W tarnowskiej kompostowni Przedsiębiorstwa Usług Komunalnych przez ostatnie dwa tygodnie testowana była nowoczesna przerzucarka kompostu. Urządzenie, które PUK być może zakupi, ma za zadanie przerzucanie pryzm kompostu, by był równomiernie wymieszany i napowietrzony.

Testowana przerzucarka to duże, samojezdne urządzenie (dotąd w kompostowni używana jest przerzucarka doczepiana do ciągnika) polskiej produkcji. Porusza się na gąsieniach, nie niszczy podłoża, ma mały promień skrętu i jest zwrotna. Ma to zasadnicze znaczenie przy manewrowaniu na ograniczonej powierzchni pomiędzy pryzmami kompostowymi. Przerzucarka bez problemu może przerzucić pryzmę kompostu szeroką na cztery metry, a wysoką na ponad dwa metry, czyli mniej więcej dwukrotnie większą niż dotychczas użytkowane urządzenie. Zapewnia także komfort pracy operatora – kabina jest duża, skomputeryzowana, ogrzewana i z układem oczyszczania powietrza, co jest szczególnie ważne, gdyż przy przerzucaniu pryzm powstaje duże zapylenie. Koszt przerzucarki to około 850 tys. zł.

PUK na budowę kompostowi pozyskał środki unijne. Z tych pieniędzy, jak na razie, zakupiono ładowarkę, młyn i sito.
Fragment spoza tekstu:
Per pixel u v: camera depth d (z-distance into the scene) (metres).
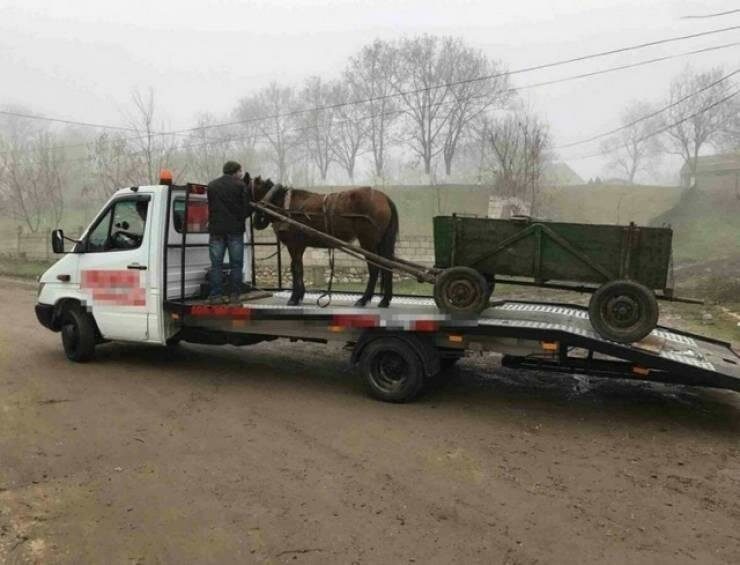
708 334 10.65
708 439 5.85
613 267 6.14
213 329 7.77
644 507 4.45
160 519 4.19
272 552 3.79
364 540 3.94
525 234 6.39
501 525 4.16
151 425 6.06
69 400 6.86
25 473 4.92
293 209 7.74
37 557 3.72
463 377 8.00
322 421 6.21
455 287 6.55
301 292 7.91
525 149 30.88
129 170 29.86
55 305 8.59
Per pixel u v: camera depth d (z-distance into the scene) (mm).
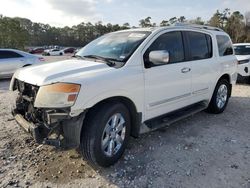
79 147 3389
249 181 3170
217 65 5469
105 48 4242
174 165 3555
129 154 3850
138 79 3689
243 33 57688
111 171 3404
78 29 87188
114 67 3578
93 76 3244
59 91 2986
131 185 3105
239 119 5543
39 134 3105
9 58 11883
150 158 3740
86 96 3072
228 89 6102
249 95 8047
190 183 3135
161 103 4176
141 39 4023
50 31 87062
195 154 3871
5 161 3602
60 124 3117
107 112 3305
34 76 3332
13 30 37094
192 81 4766
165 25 4637
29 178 3219
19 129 4754
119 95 3461
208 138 4465
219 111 5836
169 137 4480
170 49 4344
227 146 4156
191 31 4875
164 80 4121
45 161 3621
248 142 4324
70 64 3699
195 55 4895
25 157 3723
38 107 3074
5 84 10508
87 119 3250
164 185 3100
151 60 3799
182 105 4695
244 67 9742
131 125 3869
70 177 3252
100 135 3256
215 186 3074
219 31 5805
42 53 49969
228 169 3447
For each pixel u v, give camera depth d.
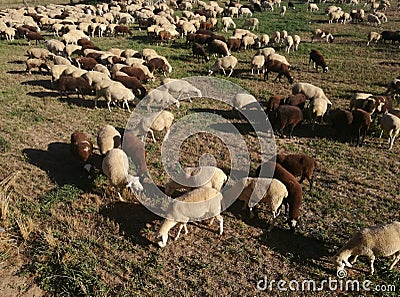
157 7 41.47
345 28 33.38
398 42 28.05
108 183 10.66
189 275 7.93
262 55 20.61
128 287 7.61
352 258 8.23
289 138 13.40
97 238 8.80
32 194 10.29
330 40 28.53
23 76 20.20
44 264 7.99
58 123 14.47
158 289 7.59
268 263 8.23
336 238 8.81
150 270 7.99
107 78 16.45
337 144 13.08
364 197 10.34
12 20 32.69
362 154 12.48
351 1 45.66
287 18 37.88
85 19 33.09
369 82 19.33
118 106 15.94
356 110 12.75
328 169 11.59
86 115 15.17
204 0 49.19
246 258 8.35
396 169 11.66
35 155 12.26
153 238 8.82
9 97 16.98
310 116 13.97
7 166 11.59
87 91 17.64
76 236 8.83
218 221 9.41
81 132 12.48
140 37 30.28
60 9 41.75
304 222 9.38
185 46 26.45
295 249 8.57
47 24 34.00
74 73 17.30
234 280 7.84
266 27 33.00
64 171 11.42
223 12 39.28
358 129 12.70
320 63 20.86
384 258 8.22
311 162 10.13
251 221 9.41
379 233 7.58
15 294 7.45
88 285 7.53
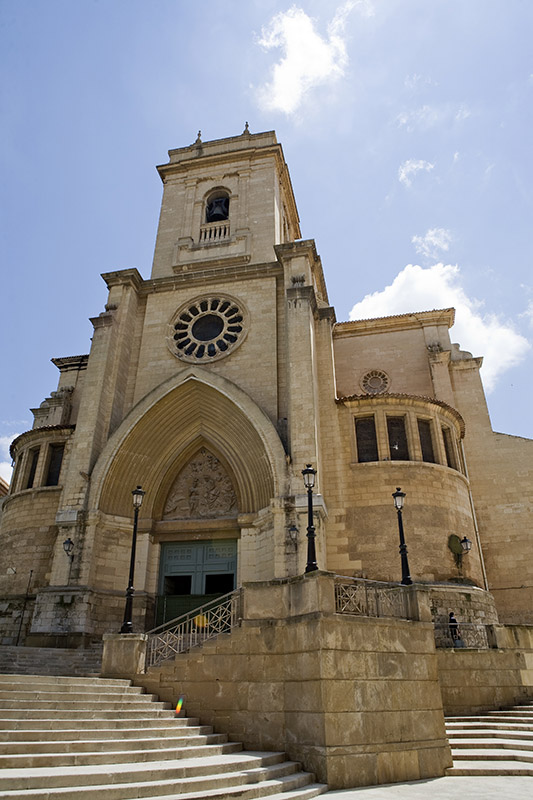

- Zastanawiamy się nad zakupem przerzucarki – mówi Tomasz Gut, członek zarządu PUK. - To byłoby dopełnienie cyklu technologicznego w budowanej przez nas nowej i nowoczesnej kompostowni. – Testowana przerzucarka dobrze się sprawdziła, ale zanim zapadnie decyzja o zakupie, będziemy chcieli przetestować jeszcze inny typ przerzucarki.